19 February 2010

THE DIN IN DINNER

Exterior of Avec, Chicago. Photo by author, February 2010.

Counter seating at Avec, Chicago. Photo by author, February 2010.

Exterior of Graham Elliot, Chicago. Photo by author, February 2010.

Detail of Graham Elliot dining room, Chicago. Photo by author, February 2010.

In "Pass the Salt...and a Megaphone" (Wall Street Journal, 3 February 2010), Katy McLaughlin noted a 2000s trend in fine-dining restaurants: increasing noise. According to McLaughlin, "Upscale restaurants have done away with carpeting, heavy curtains, tablecloths, and plush banquettes gradually over the decade, and then at a faster pace during the recession, saying such touches telegraph a fine-dining message out of sync with today's cost-conscious, informal diner. Those features, though, were also sound absorbing." The critic goes on to explain that, in addition to reducing sound buffers, restaurants have made sure to add louder noise makers. Everything from open kitchens to bars to energetic, sometimes downright deafening, music has upped the noise level in places with hard surfaces for floors, walls, and tables. Attempts to talk over the din just heighten the din.

The Chicago restaurant Graham Elliot (2008-), pictured above, could be a poster child for McLaughlin's article. Basically, it is a loft. It is all exposed brick walls and ceiling ducts. These elements are complemented throughout by hard tables and floors. When I visited, on 13 February, the soundtrack of 1980s pop was loud enough to be heard over a packed and talkative crowd. The epitome of restaurants on the new-and-notable list, deservedly so for its top-notch and creative cuisine, Graham Elliot is also a sonic tinderbox.

To McLaughlin's observations about noise, I would add one more.

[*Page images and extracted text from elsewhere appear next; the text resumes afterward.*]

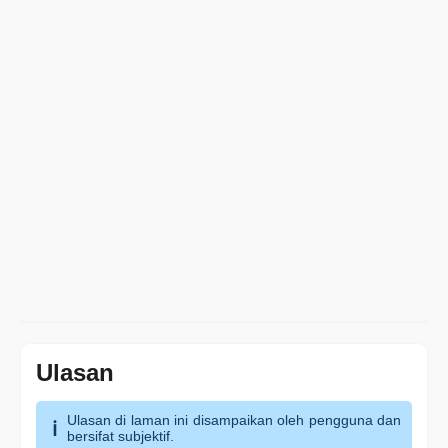
Ulasan
Ulasan di laman ini disampaikan oleh pengguna dan
bersifat subjektif.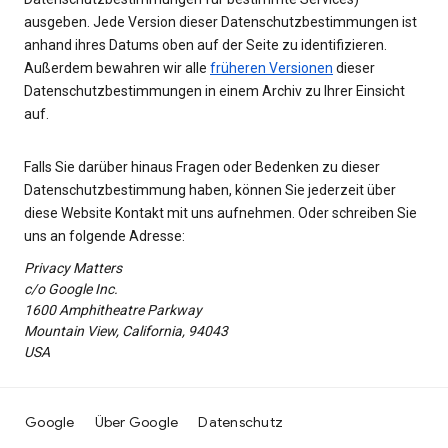
ausgeben. Jede Version dieser Datenschutzbestimmungen ist
anhand ihres Datums oben auf der Seite zu identifizieren.
Außerdem bewahren wir alle
früheren Versionen
dieser
Datenschutzbestimmungen in einem Archiv zu Ihrer Einsicht
auf.
Falls Sie darüber hinaus Fragen oder Bedenken zu dieser
Datenschutzbestimmung haben, können Sie jederzeit über
diese Website Kontakt mit uns aufnehmen. Oder schreiben Sie
uns an folgende Adresse:
Privacy Matters
c/o Google Inc.
1600 Amphitheatre Parkway
Mountain View, California, 94043
USA
Google
Über Google
Datenschutz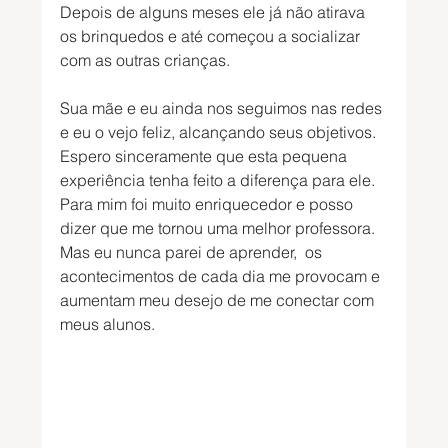
Depois de alguns meses ele já não atirava 
os brinquedos e até começou a socializar 
com as outras crianças.
Sua mãe e eu ainda nos seguimos nas redes 
e eu o vejo feliz, alcançando seus objetivos. 
Espero sinceramente que esta pequena 
experiência tenha feito a diferença para ele. 
Para mim foi muito enriquecedor e posso 
dizer que me tornou uma melhor professora. 
Mas eu nunca parei de aprender,  os 
acontecimentos de cada dia me provocam e 
aumentam meu desejo de me conectar com 
meus alunos.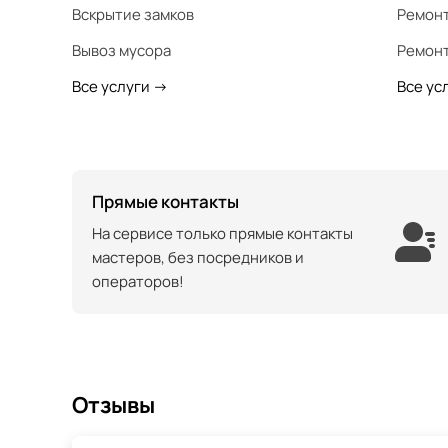
Вскрытие замков
Ремонт
Вывоз мусора
Ремонт
Все услуги
->
Все ус
Прямые контакты
На сервисе только прямые контакты
мастеров, без посредников и
операторов!
Отзывы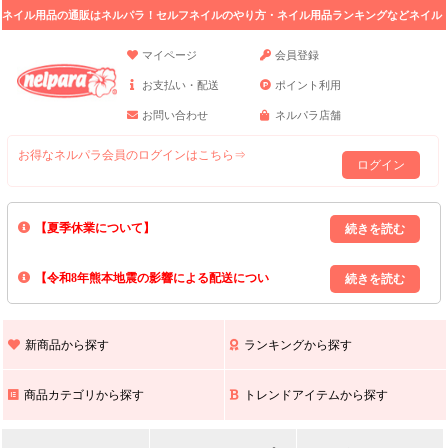
ネイル用品の通販はネルパラ！セルフネイルのやり方・ネイル用品ランキングなどネイル
の情報満載。
マイページ
会員登録
お支払い・配送
ポイント利用
お問い合わせ
ネルパラ店舗
お得なネルパラ会員のログインはこちら⇒
ログイン
【夏季休業について】
8/13(木)～8/16(日)の間｢出荷業務・お問い合わせ業務｣はお休みいたしま
【令和8年熊本地震の影響による配送につい
す｡
上記期間中のご注文・お問い合わせは8/17(月)以降の対応となりますので
て】
現在､ 熊本県へのお荷物の出荷を停止しております｡
予めご了承ください｡
また､ 九州全域でお荷物のお届けに遅延が生じております｡
新商品から探す
ランキングから探す
ご不便をおかけいたしますが､ 何卒ご理解賜りますようお願い申し上げ
ます｡
商品カテゴリから探す
トレンドアイテムから探す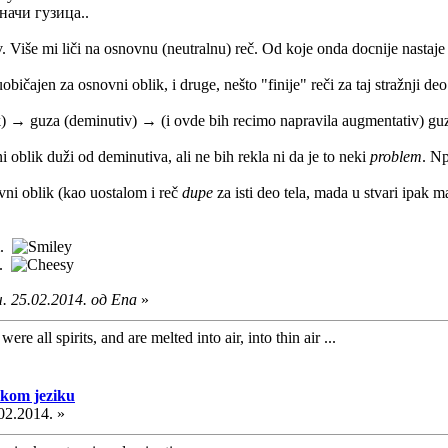
начи гузица..
v. Više mi liči na osnovnu (neutralnu) reč. Od koje onda docnije nastaj
ičajen za osnovni oblik, i druge, nešto "finije" reči za taj stražnji deo t
ik) → guza (deminutiv) → (i ovde bih recimo napravila augmentativ) guz
oblik duži od deminutiva, ali ne bih rekla ni da je to neki
problem
. N
ni oblik (kao uostalom i reč
dupe
za isti deo tela, mada u stvari ipak 
m.
a.
. 25.02.2014. од Ena
»
ere all spirits, and are melted into air, into thin air ...
skom jeziku
02.2014. »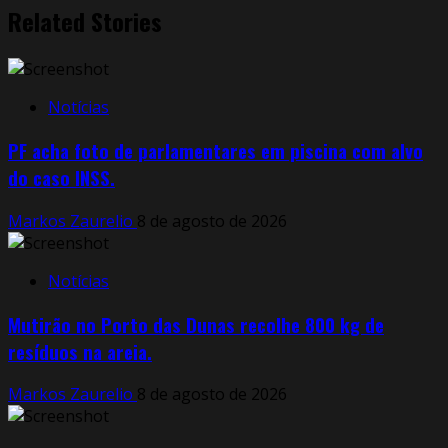
Related Stories
Notícias
PF acha foto de parlamentares em piscina com alvo
do caso INSS.
Markos Zaurelio
8 de agosto de 2026
Notícias
Mutirão no Porto das Dunas recolhe 800 kg de
resíduos na areia.
Markos Zaurelio
8 de agosto de 2026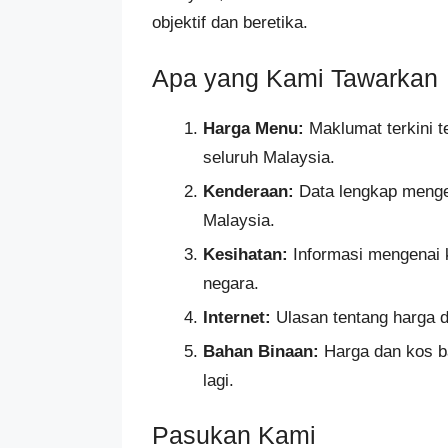
objektif dan beretika.
Apa yang Kami Tawarkan
Harga Menu:
Maklumat terkini t
seluruh Malaysia.
Kenderaan:
Data lengkap mengen
Malaysia.
Kesihatan:
Informasi mengenai k
negara.
Internet:
Ulasan tentang harga da
Bahan Binaan:
Harga dan kos ba
lagi.
Pasukan Kami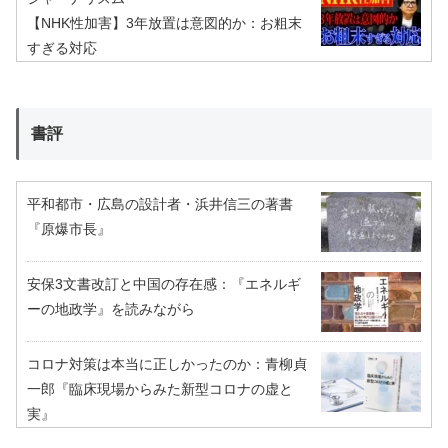
【NHK性加害】3年放置は意図的か：お粗末
すぎる対応
書評
平和都市・広島の設計者・浜井信三の著書
『原爆市長』
安保3文書改訂と中国の存在感：『エネルギ
ーの地政学』を読みながら
コロナ対策は本当に正しかったのか：青柳貞
一郎『臨床現場からみた新型コロナの虚と
実』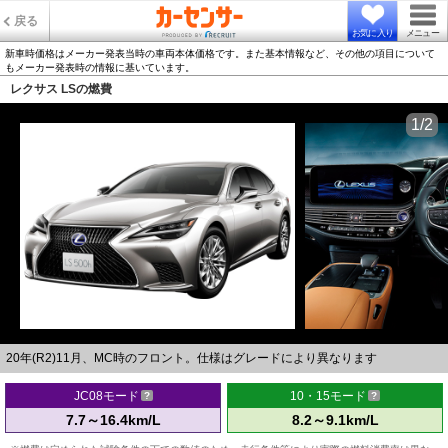
戻る
お気に入り
メニュー
新車時価格はメーカー発表当時の車両本体価格です。また基本情報など、その他の項目について
もメーカー発表時の情報に基いています。
レクサス LSの燃費
1/2
20年(R2)11月、MC時のフロント。仕様はグレードにより異なります
JC08モード
10・15モード
7.7～16.4km/L
8.2～9.1km/L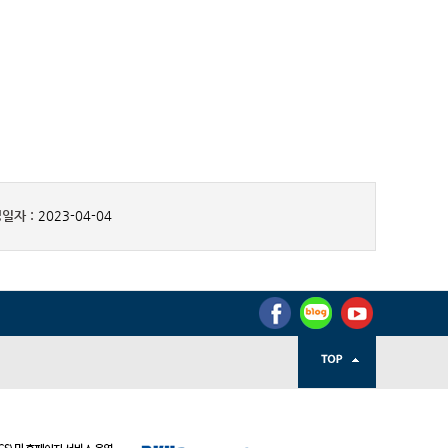
일자 :
2023-04-04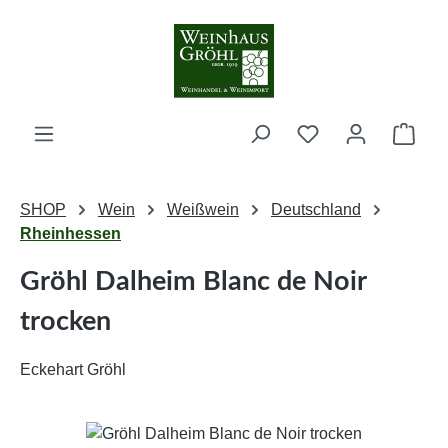
Zum Hauptinhalt springen
Ware
SHOP
Wein
Weißwein
Deutschland
Rheinhessen
Gröhl Dalheim Blanc de Noir
trocken
Eckehart Gröhl
Bildergalerie überspringen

The concurrent trends at culinarily ambitious restaurants toward communal tables and/or counter seating are subsets and exacerbators of the tendency toward loudness. Restaurants such as Avec (2003-), pictured above, and The Publican (2008-) in Chicago, the Momofuku restaurants (2006-) in New York, and The Bazaar by Jose Andres (2008-) in Los Angeles not only feature hard floors, walls, and tables; and, in most cases, also lively music. They compound these features by seating arrangements that encourage conviviality among strangers and friends alike.

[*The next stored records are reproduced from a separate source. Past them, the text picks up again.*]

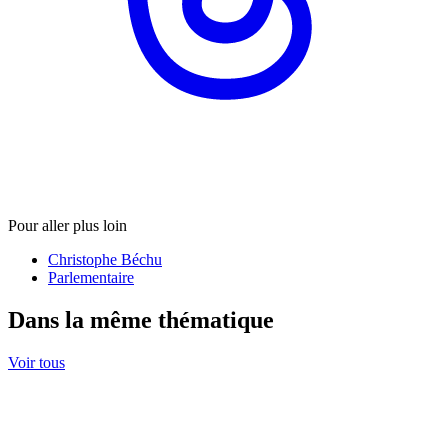
Pour aller plus loin
Christophe Béchu
Parlementaire
Dans la même thématique
Voir tous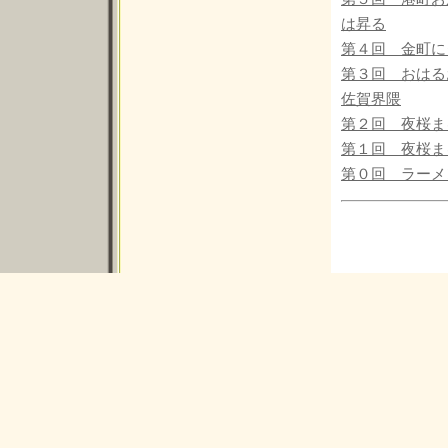
は昇る
第４回 金町に
第３回 おはる
佐賀界隈
第２回 夜桜ま
第１回 夜桜ま
第０回 ラーメン町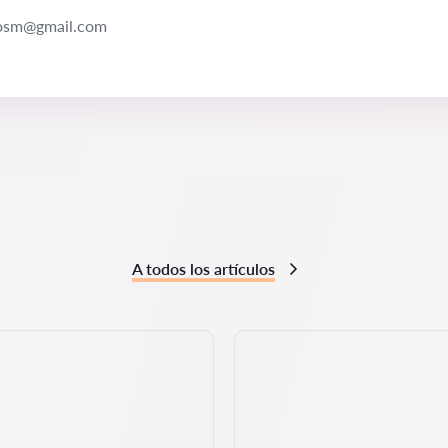
iosm@gmail.com
A todos los artículos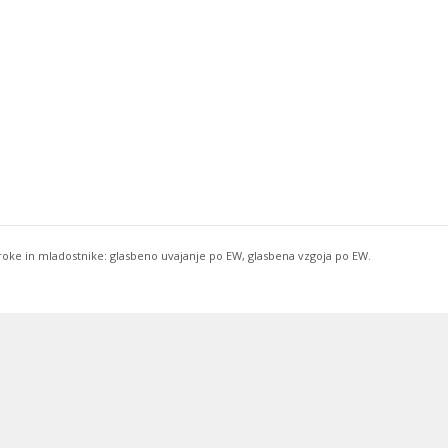
troke in mladostnike: glasbeno uvajanje po EW, glasbena vzgoja po EW.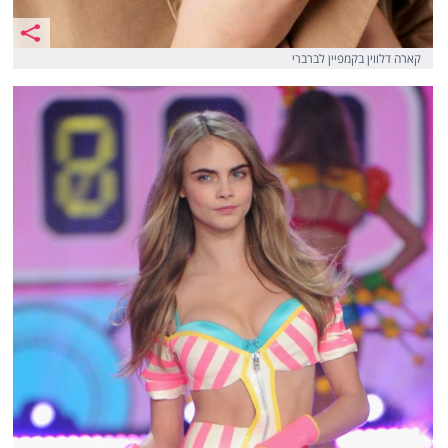
קארה דלווין בקמפיין לברברי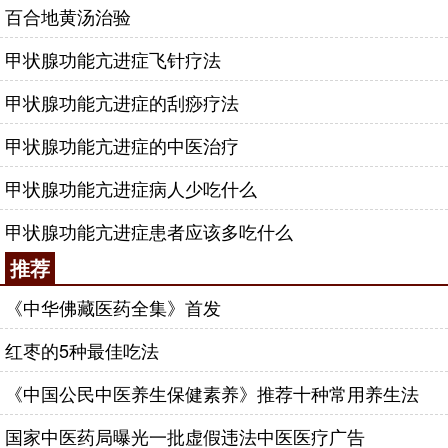
百合地黄汤治验
甲状腺功能亢进症飞针疗法
甲状腺功能亢进症的刮痧疗法
甲状腺功能亢进症的中医治疗
甲状腺功能亢进症病人少吃什么
甲状腺功能亢进症患者应该多吃什么
推荐
《中华佛藏医药全集》首发
红枣的5种最佳吃法
《中国公民中医养生保健素养》推荐十种常用养生法
国家中医药局曝光一批虚假违法中医医疗广告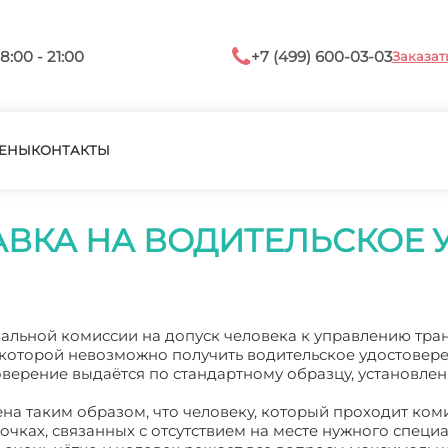
8:00 - 21:00
+7 (499) 600-03-03
Заказат
ЕНЫ
КОНТАКТЫ
ВКА НА ВОДИТЕЛЬСКОЕ 
альной комиссии на допуск человека к управлению тр
з которой невозможно получить водительское удостовере
верение выдаётся по стандартному образцу, установле
на таким образом, что человеку, который проходит ком
очках, связанных с отсутствием на месте нужного специа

In her article, McLaughlin resuscitates a truism in restaurant design: that noise level in restaurants is a predictor of client age. The higher the decibels, the younger the crowd. I'd put a finer point on this claim. Loudness is not only something, as McLaughlin suggests, that young folks can withstand. It is something they are prone to liking.

Environmental loudness is de-inhibiting in ways conducive to young people's needs. The young, particularly the single, tend to want to meet new people when they go out more than older people do, so environments encouraging socially outgoing behavior, a signal of which is the sound level, facilitate mingling. Due perhaps to their higher energy level, young people are more likely to want to be loud than older folks, and an environment in which high decibels are tolerated or even encouraged might make a young person feel comfortable behaving spontaneously. There is more auditory "room" for them to move around in. The less constricting sound space acts as a behavioral cue.

McLaughlin claims that this newer--and younger--fine diner desires a more informal dining experience. This much agrees with my own observations above about the young consumer. Where I part ways with McLaughlin, however, is with her claim that the same diner is "cost-conscious." While there could be some truth to this, I believe McLaughlin is largely conflating the diner with the restaurateur. With entrees in the thirty-dollar range at many of these restaurants, the cost of a night out at any one of them can be comparable to the white-table-cloth places. But to be able to charge thirty-something for an entree without the overhead of laundering linens and deep-cleaning carpets night after night is of greatest financial advantage to the restaurateur.

Perhaps, then, the young customer is not the only one being heard in this din. Loud and clear!

(P.S. The "pot roast," using beef cheeks, and the deconstructed-reconceptualized "carrot cake" at Graham Elliot were so incredibly divine, and the service so knowledgeable and nice, I would cross any sonic barrier to eat there again.)